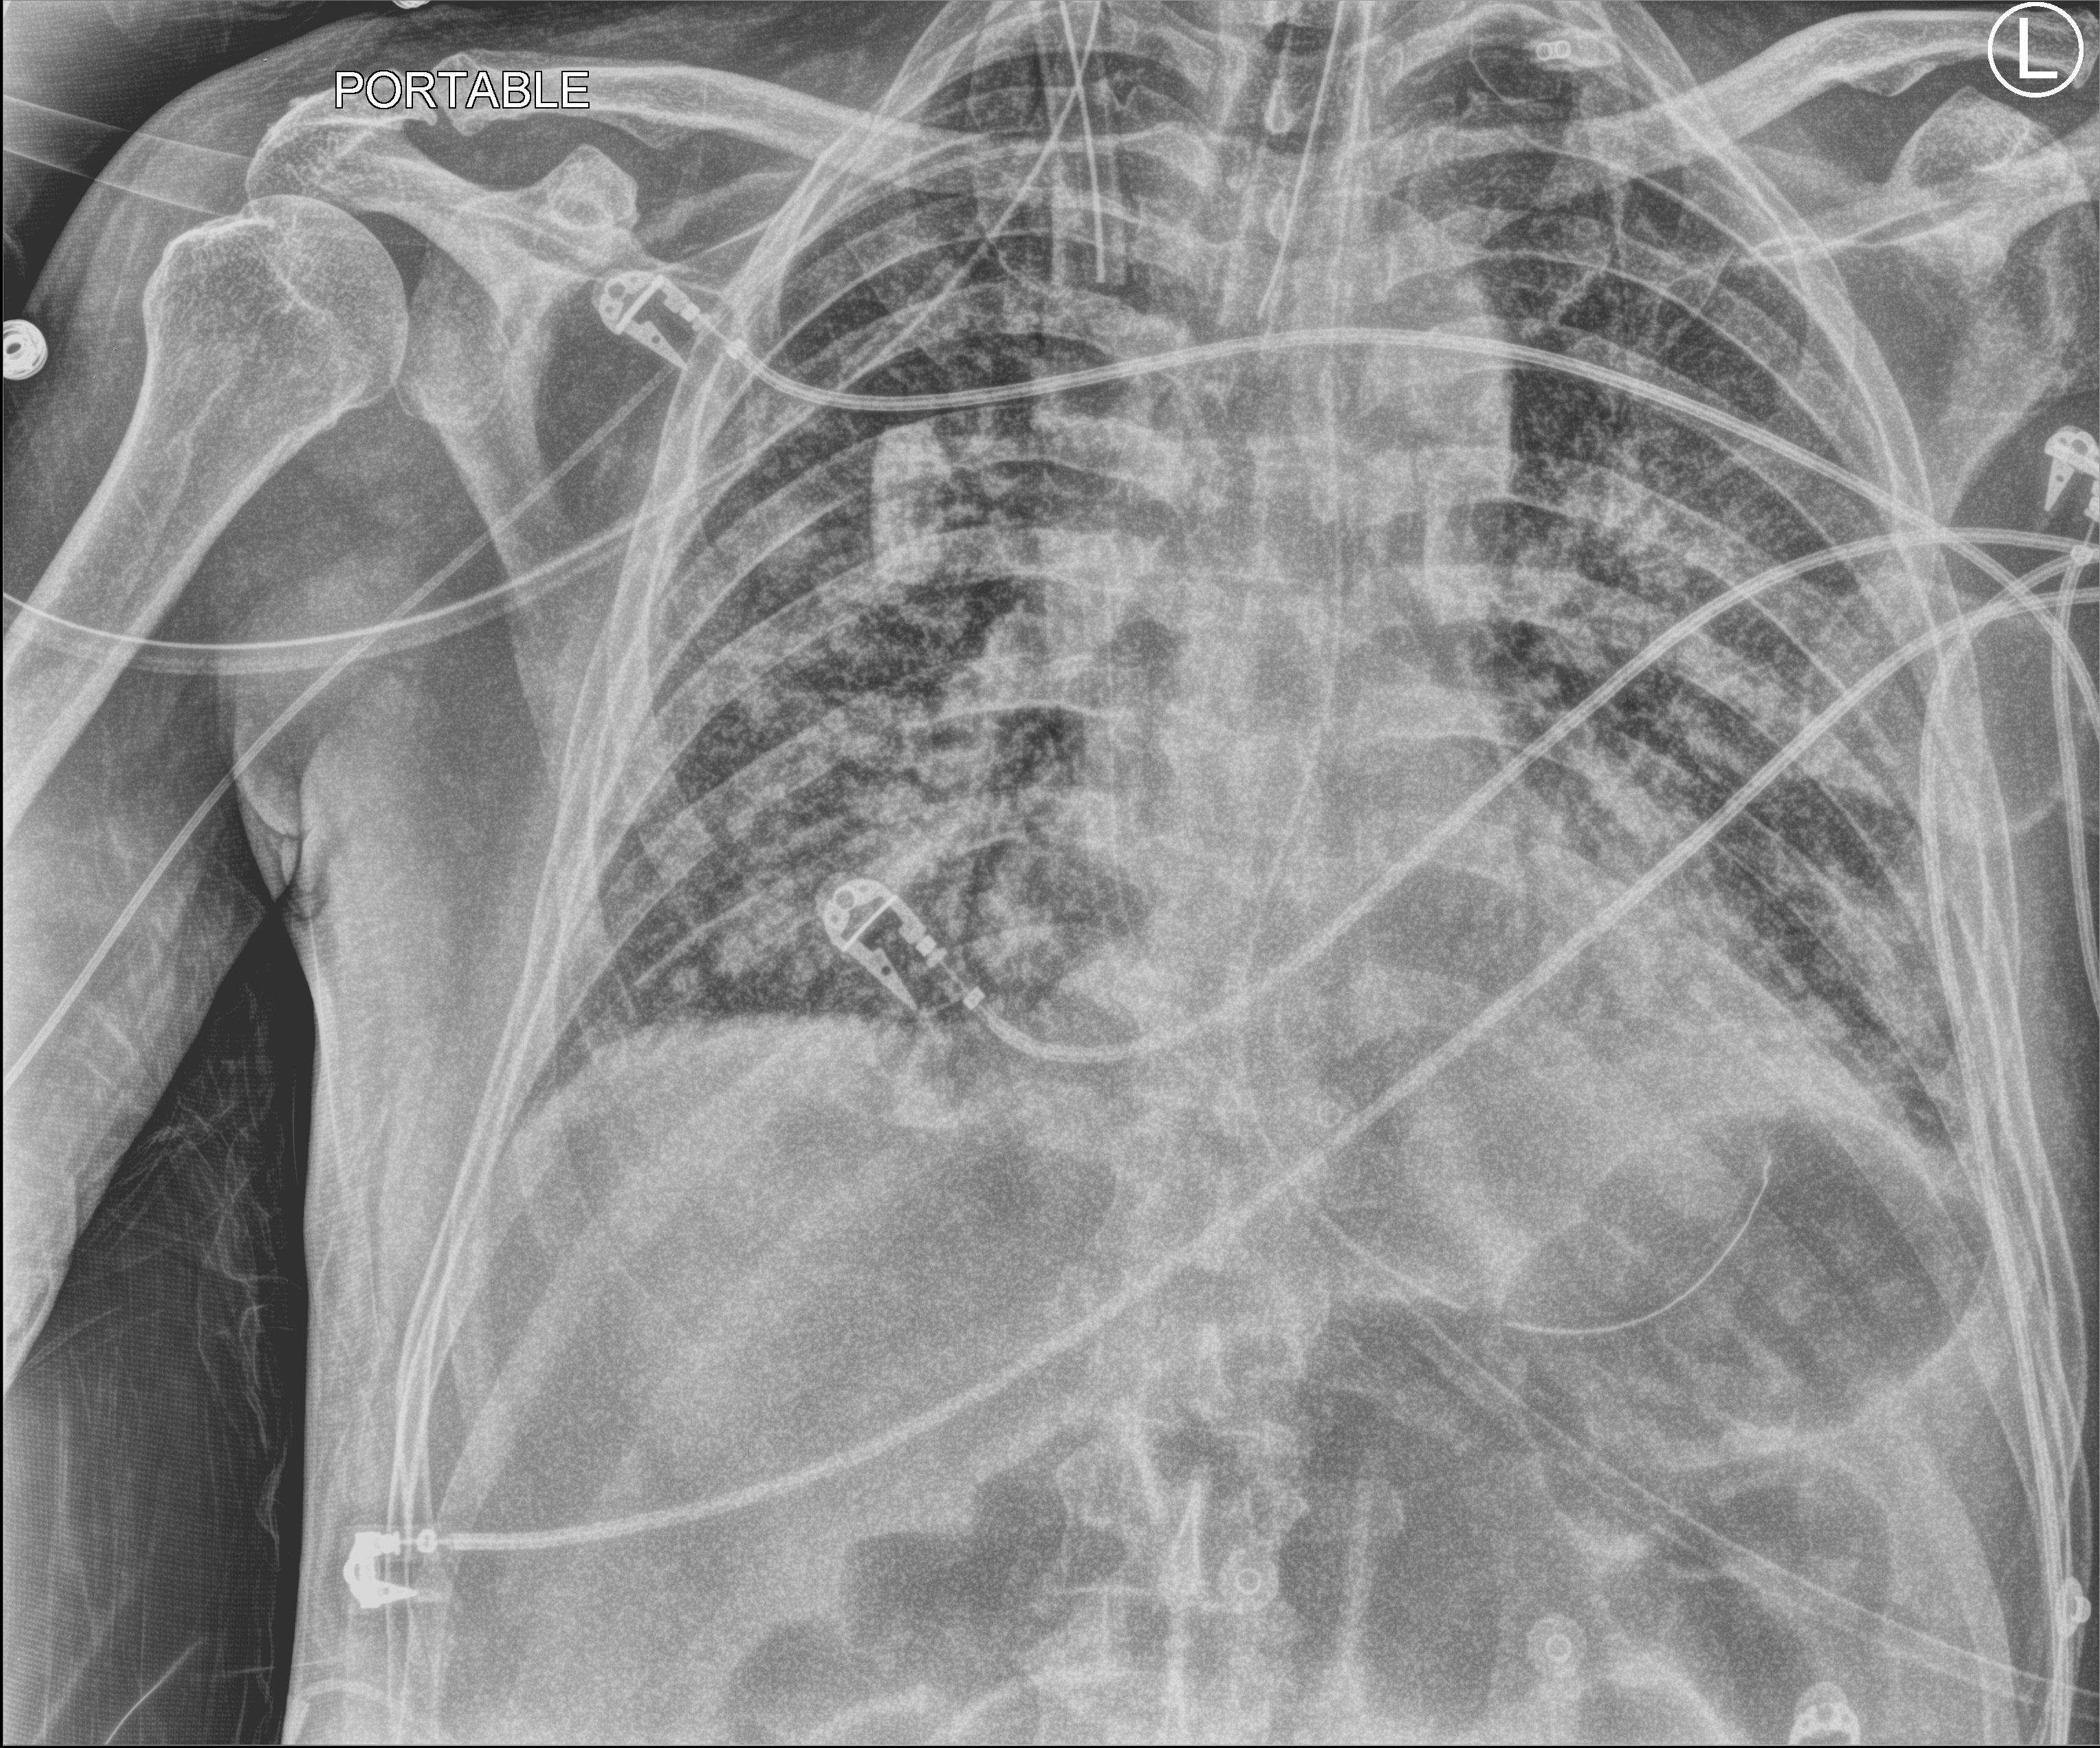
Chest X-ray (portable); anteroposterior (AP) projection. Patient hospitalised with COVID-19; male, aged 60–74 years.
Hospital-stay facts (about this admission, not read from this image; timing relative to this image not recorded): admitted to intensive care during this hospital stay: yes.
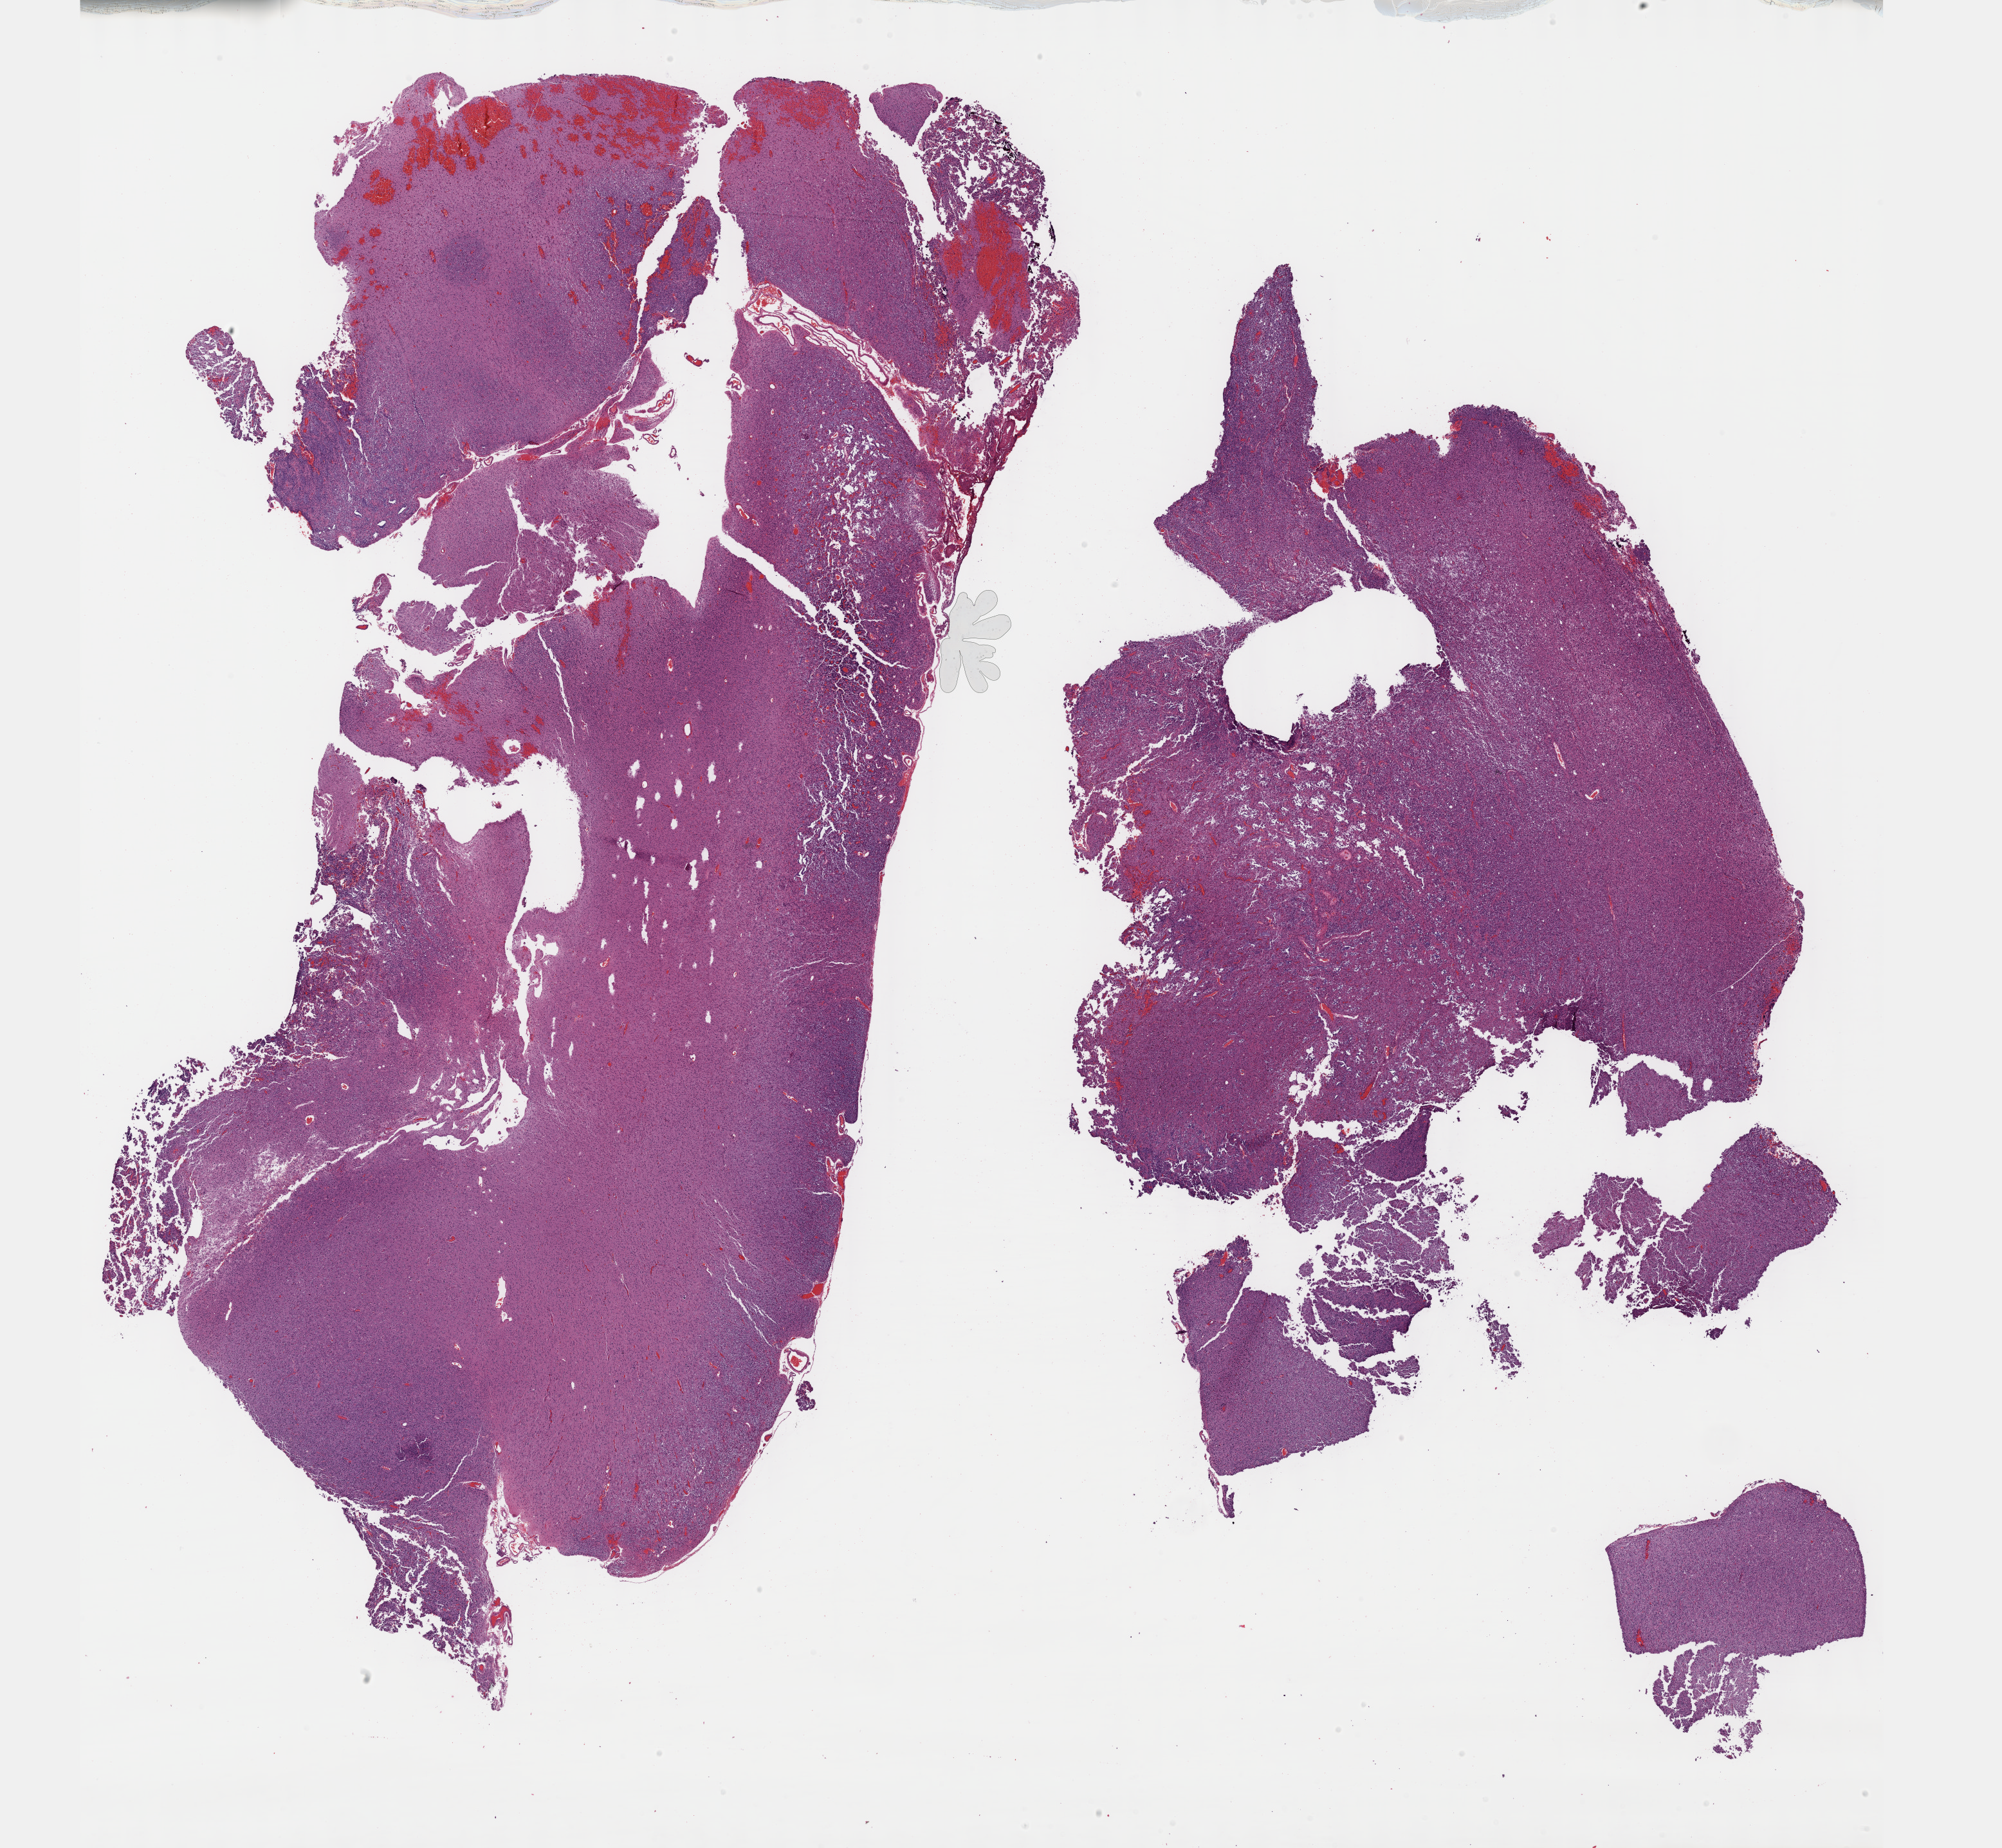
Hematoxylin and eosin (H&E) stained whole-slide image — shown as a low-resolution overview of the whole scanned area (about 25.1 x 23.2 mm, acquisition: 40x scan); FFPE section; primary tumour sample from the brain. Male patient; age at initial diagnosis 59 years. Histologic grade: G3 (poorly differentiated).
• laterality: left
• pathologic diagnosis: Oligodendroglioma, anaplastic (cerebrum)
★ ★ ★ ★ ★ ★ ★
**Exercise directions**
Both ends included, copy word for word the lines from the top of the entries above through the line with "Hospital-stay facts (about". No pictures.

**Result below**
Chest X-ray (portable); anteroposterior (AP) projection. Patient hospitalised with COVID-19; male, aged 60–74 years.
Hospital-stay facts (about this admission, not read from this image; timing relative to this image not recorded): admitted to intensive care during this hospital stay: yes.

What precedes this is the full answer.